Millar dit comprendre l'attrait du clonage numérique d'un être cher, mais il craint que les gens ne passent à côté du processus de deuil et ne se bloquent finalement eux-mêmes dans leur processus de guérison et leur bonheur futur.
Il ajoute que cela soulève également une foule de questions éthiques, notamment dans un cas comme celui de Somers, où son avatar IA sera potentiellement amené à converser avec un grand nombre de personnes.
Par exemple, Millar demande : que se passe-t-il si le créateur souhaite finalement l'arrêter ? Et qui a le droit de le faire si d'autres personnes s'y sont attachées ?

Il se dit également inquiet du fait que cela se déroule dans un espace largement non réglementé.
« Je pense que beaucoup de gens pourraient être mal à l'aise à l'idée d'aborder ce genre de questions, mais je ne pense pas que nous puissions encore les ignorer », a-t-il déclaré.
« À ma connaissance, il n'existe absolument aucune réglementation interdisant à quiconque de faire cela actuellement. »
L'intelligence artificielle devient plus facile à utiliserJames Hutson, responsable de la programmation et de la recherche en IA centrée sur l'humain à l'université Lindenwood dans le Missouri, affirme que le jumeau virtuel Somers brouille la frontière entre un robot inactif et un robot utilisé à des fins commerciales ou de divertissement.
Mais il s'attend à ce que la tendance à utiliser l'IA pour réanimer les morts se poursuive à mesure que la technologie deviendra plus facile à utiliser.
Hutson y voit une évolution naturelle de la tendance humaine à préserver nos relations avec les êtres chers disparus, notant que même au Moyen Âge, on fabriquait des masques de cire à l'effigie des morts.
« La possibilité de maintenir le lien avec nos proches après la mort est fondamentale pour l'histoire et la culture humaines », a-t-il déclaré.

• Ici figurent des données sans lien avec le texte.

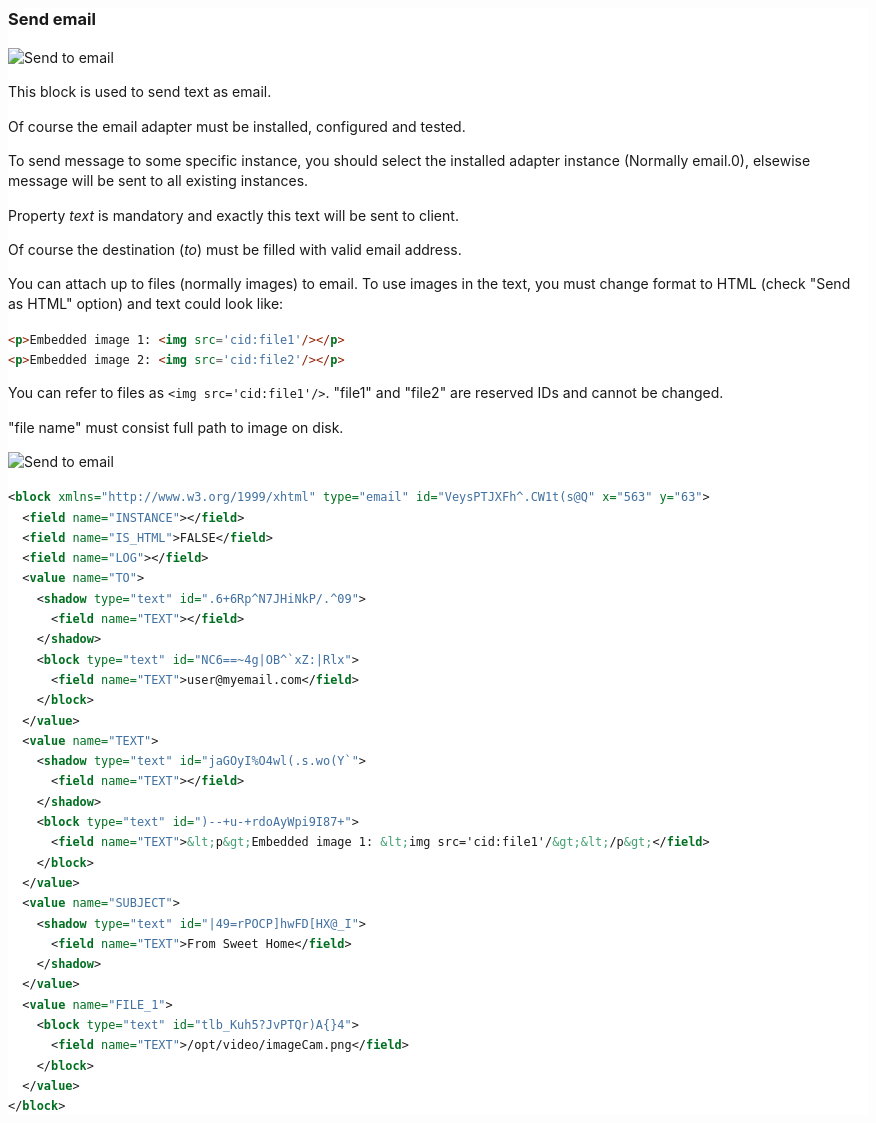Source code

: ### Send email
![Send to email](img/sendto_email_en.png)

This block is used to send text as email.

Of course the email adapter must be installed, configured and tested.

To send message to some specific instance, you should select the installed adapter instance (Normally email.0), elsewise message will be sent to all existing instances.

Property *text* is mandatory and exactly this text will be sent to client. 

Of course the destination (*to*) must be filled with valid email address.

You can attach up to files (normally images) to email. To use images in the text, you must change format to HTML (check "Send as HTML" option) and text could look like:

```html
<p>Embedded image 1: <img src='cid:file1'/></p>
<p>Embedded image 2: <img src='cid:file2'/></p>
```

You can refer to files as ```<img src='cid:file1'/>```. "file1" and "file2" are reserved IDs and cannot be changed.

"file name" must consist full path to image on disk.

![Send to email](img/sendto_email_1_en.png)

```xml 
<block xmlns="http://www.w3.org/1999/xhtml" type="email" id="VeysPTJXFh^.CW1t(s@Q" x="563" y="63">
  <field name="INSTANCE"></field>
  <field name="IS_HTML">FALSE</field>
  <field name="LOG"></field>
  <value name="TO">
    <shadow type="text" id=".6+6Rp^N7JHiNkP/.^09">
      <field name="TEXT"></field>
    </shadow>
    <block type="text" id="NC6==~4g|OB^`xZ:|Rlx">
      <field name="TEXT">user@myemail.com</field>
    </block>
  </value>
  <value name="TEXT">
    <shadow type="text" id="jaGOyI%O4wl(.s.wo(Y`">
      <field name="TEXT"></field>
    </shadow>
    <block type="text" id=")--+u-+rdoAyWpi9I87+">
      <field name="TEXT">&lt;p&gt;Embedded image 1: &lt;img src='cid:file1'/&gt;&lt;/p&gt;</field>
    </block>
  </value>
  <value name="SUBJECT">
    <shadow type="text" id="|49=rPOCP]hwFD[HX@_I">
      <field name="TEXT">From Sweet Home</field>
    </shadow>
  </value>
  <value name="FILE_1">
    <block type="text" id="tlb_Kuh5?JvPTQr)A{}4">
      <field name="TEXT">/opt/video/imageCam.png</field>
    </block>
  </value>
</block>
```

Hutson étudie la perception qu'ont les gens des avatars alimentés par l'IA et a constaté qu'une grande majorité refuse l'IA « incarnée », c'est-à-dire le transfert d'un robot inerte sous une forme robotique physique.
Mais à mesure que ces technologies se normaliseront, dit-il, cela pourrait changer.
« C'est la prochaine étape, n'est-ce pas ? Voulez-vous que votre conscience numérique, pour ainsi dire, continue à vivre dans le monde matériel sous une forme ou une autre de robotique ? » a-t-il déclaré.